[Dataset excerpts]
● ● ●

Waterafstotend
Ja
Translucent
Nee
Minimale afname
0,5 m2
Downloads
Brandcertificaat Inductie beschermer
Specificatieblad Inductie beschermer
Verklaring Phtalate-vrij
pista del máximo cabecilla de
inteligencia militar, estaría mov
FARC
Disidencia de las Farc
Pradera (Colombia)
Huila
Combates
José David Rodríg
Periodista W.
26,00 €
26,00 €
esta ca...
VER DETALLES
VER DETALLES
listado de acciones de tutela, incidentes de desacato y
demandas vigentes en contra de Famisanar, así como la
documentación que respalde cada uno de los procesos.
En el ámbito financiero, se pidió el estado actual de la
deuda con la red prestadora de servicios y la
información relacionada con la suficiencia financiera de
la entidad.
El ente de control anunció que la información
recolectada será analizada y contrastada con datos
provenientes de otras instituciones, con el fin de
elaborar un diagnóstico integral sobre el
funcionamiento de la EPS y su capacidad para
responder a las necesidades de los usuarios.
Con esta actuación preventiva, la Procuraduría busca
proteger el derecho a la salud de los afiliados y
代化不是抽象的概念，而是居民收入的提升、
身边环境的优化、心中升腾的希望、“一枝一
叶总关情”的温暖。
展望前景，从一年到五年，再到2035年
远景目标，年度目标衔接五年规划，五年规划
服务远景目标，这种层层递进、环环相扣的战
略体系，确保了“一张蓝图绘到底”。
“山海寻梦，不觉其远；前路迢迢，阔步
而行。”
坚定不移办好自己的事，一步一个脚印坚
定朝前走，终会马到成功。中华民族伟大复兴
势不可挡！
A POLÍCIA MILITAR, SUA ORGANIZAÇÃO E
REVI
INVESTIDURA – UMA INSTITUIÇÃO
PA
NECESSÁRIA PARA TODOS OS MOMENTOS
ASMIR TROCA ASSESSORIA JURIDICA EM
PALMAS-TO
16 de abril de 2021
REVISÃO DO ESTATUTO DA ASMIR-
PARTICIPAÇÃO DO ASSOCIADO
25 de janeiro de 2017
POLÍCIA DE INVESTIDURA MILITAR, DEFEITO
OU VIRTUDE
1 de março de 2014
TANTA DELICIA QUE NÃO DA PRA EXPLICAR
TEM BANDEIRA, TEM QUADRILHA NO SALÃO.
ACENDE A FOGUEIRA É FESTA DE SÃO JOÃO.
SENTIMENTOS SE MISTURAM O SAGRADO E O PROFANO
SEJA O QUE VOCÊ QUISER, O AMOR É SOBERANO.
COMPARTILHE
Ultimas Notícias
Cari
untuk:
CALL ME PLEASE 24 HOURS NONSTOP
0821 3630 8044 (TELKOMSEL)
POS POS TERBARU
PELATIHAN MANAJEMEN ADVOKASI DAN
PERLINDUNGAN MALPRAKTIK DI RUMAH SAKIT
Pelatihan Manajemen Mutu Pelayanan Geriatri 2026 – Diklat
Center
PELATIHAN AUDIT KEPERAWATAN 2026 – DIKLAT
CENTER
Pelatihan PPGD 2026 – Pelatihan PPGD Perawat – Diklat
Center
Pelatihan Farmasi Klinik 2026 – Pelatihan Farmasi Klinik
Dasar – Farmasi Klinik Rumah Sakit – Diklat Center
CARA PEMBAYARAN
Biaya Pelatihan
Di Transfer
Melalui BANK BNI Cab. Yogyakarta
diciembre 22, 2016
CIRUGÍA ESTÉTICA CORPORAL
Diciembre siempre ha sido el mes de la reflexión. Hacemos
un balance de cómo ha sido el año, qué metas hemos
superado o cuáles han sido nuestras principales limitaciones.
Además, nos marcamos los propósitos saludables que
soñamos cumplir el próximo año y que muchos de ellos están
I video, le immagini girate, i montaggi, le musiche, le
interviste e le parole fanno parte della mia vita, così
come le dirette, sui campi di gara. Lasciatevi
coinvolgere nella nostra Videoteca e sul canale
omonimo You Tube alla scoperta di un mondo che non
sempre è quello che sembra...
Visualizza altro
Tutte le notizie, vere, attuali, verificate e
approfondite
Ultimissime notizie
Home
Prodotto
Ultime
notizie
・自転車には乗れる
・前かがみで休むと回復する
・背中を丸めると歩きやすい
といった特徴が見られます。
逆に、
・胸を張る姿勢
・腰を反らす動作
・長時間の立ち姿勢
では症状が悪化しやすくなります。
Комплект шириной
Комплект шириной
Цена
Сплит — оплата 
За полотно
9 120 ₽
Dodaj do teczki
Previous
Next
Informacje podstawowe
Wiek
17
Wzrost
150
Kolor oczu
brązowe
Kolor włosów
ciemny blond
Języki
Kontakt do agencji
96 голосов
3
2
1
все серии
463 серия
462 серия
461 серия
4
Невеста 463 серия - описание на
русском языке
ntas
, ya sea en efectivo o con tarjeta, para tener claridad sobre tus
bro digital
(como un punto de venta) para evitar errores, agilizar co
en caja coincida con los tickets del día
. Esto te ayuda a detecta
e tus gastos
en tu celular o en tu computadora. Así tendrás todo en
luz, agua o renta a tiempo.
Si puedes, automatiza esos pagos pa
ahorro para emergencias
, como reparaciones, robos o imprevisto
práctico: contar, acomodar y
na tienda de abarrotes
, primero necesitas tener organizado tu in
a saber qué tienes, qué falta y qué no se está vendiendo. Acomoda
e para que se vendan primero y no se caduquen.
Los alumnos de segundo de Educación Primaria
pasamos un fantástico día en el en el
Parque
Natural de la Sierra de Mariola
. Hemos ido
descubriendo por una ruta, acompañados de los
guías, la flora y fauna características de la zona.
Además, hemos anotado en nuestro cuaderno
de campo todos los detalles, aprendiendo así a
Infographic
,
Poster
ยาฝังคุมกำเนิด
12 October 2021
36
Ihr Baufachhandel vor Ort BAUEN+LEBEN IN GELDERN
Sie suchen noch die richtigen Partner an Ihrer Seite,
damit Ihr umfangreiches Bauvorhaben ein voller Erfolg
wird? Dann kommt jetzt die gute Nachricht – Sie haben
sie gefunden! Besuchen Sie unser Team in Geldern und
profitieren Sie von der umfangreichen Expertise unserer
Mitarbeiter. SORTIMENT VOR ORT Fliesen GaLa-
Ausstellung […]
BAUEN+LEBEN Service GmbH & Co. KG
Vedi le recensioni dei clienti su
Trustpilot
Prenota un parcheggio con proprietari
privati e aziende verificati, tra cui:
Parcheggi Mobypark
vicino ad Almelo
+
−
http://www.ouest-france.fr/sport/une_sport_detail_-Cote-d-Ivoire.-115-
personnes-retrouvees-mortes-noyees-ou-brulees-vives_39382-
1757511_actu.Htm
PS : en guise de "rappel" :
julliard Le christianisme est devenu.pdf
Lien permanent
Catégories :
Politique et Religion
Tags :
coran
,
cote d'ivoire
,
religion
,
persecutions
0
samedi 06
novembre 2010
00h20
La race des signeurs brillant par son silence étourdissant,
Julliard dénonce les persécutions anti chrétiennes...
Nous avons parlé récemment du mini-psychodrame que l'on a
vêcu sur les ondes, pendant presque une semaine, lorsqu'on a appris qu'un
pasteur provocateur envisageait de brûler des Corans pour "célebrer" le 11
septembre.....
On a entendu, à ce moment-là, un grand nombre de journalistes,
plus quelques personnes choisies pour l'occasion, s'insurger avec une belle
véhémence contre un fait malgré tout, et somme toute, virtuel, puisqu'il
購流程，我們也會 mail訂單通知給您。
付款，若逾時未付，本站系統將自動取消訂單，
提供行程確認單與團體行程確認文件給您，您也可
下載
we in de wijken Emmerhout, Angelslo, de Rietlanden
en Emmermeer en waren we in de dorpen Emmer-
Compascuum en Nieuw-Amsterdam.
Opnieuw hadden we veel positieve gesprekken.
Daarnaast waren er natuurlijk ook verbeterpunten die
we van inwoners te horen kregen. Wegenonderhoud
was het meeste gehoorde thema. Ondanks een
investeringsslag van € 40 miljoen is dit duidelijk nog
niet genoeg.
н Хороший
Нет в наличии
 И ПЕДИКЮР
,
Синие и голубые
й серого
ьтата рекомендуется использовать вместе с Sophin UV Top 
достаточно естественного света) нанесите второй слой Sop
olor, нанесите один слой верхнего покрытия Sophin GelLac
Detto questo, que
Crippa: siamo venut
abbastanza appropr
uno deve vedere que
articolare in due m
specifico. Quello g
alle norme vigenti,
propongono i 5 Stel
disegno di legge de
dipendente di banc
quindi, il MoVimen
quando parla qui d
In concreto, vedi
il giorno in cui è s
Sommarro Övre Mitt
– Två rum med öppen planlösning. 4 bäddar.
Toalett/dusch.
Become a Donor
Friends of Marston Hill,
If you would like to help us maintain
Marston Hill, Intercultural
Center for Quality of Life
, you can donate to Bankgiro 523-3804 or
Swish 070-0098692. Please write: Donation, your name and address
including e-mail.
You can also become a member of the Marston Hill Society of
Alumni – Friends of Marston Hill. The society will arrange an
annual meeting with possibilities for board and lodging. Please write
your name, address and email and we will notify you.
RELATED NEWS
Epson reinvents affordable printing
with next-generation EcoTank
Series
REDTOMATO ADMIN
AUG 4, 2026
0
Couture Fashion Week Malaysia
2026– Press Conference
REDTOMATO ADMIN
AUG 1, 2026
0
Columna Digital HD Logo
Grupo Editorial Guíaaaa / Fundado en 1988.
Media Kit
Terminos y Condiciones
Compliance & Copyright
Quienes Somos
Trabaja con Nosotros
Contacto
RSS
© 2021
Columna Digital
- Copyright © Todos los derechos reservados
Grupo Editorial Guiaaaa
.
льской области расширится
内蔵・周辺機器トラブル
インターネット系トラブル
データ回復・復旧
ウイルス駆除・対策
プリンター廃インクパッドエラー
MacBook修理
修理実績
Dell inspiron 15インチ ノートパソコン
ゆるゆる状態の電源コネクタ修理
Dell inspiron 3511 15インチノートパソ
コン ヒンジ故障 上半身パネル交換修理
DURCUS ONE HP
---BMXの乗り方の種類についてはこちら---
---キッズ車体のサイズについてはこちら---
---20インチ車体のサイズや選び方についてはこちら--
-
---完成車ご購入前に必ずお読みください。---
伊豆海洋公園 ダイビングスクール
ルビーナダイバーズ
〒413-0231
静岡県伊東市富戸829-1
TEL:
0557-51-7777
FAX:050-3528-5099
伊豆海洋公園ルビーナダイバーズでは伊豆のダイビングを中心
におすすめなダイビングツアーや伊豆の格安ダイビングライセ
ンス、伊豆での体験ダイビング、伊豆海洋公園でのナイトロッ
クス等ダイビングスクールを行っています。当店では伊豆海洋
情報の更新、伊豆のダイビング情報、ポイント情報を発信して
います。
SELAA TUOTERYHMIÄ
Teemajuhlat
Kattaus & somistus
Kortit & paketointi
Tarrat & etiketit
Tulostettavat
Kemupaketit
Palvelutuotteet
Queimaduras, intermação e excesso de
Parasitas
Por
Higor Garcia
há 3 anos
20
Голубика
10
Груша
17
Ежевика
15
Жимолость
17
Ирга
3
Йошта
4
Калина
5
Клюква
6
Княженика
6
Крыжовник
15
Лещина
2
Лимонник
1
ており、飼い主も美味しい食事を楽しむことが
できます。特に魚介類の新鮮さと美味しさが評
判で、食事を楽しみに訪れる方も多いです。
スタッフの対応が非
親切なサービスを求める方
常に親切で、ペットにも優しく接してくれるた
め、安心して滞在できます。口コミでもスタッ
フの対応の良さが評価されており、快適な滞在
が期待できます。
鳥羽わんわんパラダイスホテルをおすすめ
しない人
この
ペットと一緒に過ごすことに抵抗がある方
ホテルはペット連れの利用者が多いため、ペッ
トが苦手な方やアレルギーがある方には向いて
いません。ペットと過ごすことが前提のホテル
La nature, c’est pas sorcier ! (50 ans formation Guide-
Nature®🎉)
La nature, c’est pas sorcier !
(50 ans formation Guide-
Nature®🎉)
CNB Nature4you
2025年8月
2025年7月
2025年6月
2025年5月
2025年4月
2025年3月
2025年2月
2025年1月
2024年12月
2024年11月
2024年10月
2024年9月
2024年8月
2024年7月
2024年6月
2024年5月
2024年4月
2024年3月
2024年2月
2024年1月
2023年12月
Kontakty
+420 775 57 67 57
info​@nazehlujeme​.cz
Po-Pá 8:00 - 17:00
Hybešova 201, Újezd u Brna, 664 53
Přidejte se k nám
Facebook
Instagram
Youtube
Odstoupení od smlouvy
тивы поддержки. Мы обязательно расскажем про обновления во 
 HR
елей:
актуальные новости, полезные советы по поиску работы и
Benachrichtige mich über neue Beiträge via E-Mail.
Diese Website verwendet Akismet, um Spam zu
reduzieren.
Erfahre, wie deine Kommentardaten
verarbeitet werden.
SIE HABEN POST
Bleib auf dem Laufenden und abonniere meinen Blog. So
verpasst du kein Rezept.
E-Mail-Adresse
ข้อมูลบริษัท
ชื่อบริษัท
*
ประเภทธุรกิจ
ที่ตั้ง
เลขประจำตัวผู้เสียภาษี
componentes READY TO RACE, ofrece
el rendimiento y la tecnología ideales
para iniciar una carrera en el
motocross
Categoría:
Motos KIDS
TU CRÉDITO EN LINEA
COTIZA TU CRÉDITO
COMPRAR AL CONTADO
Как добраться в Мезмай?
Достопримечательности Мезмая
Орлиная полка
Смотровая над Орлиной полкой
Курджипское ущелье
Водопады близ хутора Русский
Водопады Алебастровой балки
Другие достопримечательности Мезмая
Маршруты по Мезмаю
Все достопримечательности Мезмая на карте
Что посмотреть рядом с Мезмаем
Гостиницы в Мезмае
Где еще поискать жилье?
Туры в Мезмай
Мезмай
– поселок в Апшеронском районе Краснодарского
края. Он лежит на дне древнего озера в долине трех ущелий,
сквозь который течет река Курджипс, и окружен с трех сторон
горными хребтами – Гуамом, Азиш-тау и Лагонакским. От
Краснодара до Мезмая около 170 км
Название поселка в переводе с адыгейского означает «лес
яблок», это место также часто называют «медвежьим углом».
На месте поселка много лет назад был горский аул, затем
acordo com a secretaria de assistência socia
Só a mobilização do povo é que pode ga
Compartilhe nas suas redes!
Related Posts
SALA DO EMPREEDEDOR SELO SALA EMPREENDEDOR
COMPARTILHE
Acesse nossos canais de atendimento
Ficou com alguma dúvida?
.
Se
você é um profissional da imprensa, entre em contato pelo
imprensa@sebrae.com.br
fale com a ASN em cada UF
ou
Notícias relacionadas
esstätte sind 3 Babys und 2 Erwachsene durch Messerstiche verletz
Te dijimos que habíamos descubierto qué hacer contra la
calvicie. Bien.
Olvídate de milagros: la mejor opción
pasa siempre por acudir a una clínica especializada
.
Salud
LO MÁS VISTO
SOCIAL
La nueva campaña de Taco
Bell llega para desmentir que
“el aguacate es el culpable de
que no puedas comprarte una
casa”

● ● ●

Each line from the start of the records through the line holding "demandas vigentes en" must be returned exactly; nothing else belongs in the answer.

## COMPLETED TASK
Waterafstotend
Ja
Translucent
Nee
Minimale afname
0,5 m2
Downloads
Brandcertificaat Inductie beschermer
Specificatieblad Inductie beschermer
Verklaring Phtalate-vrij
pista del máximo cabecilla de
inteligencia militar, estaría mov
FARC
Disidencia de las Farc
Pradera (Colombia)
Huila
Combates
José David Rodríg
Periodista W.
26,00 €
26,00 €
esta ca...
VER DETALLES
VER DETALLES
listado de acciones de tutela, incidentes de desacato y
demandas vigentes en contra de Famisanar, así como la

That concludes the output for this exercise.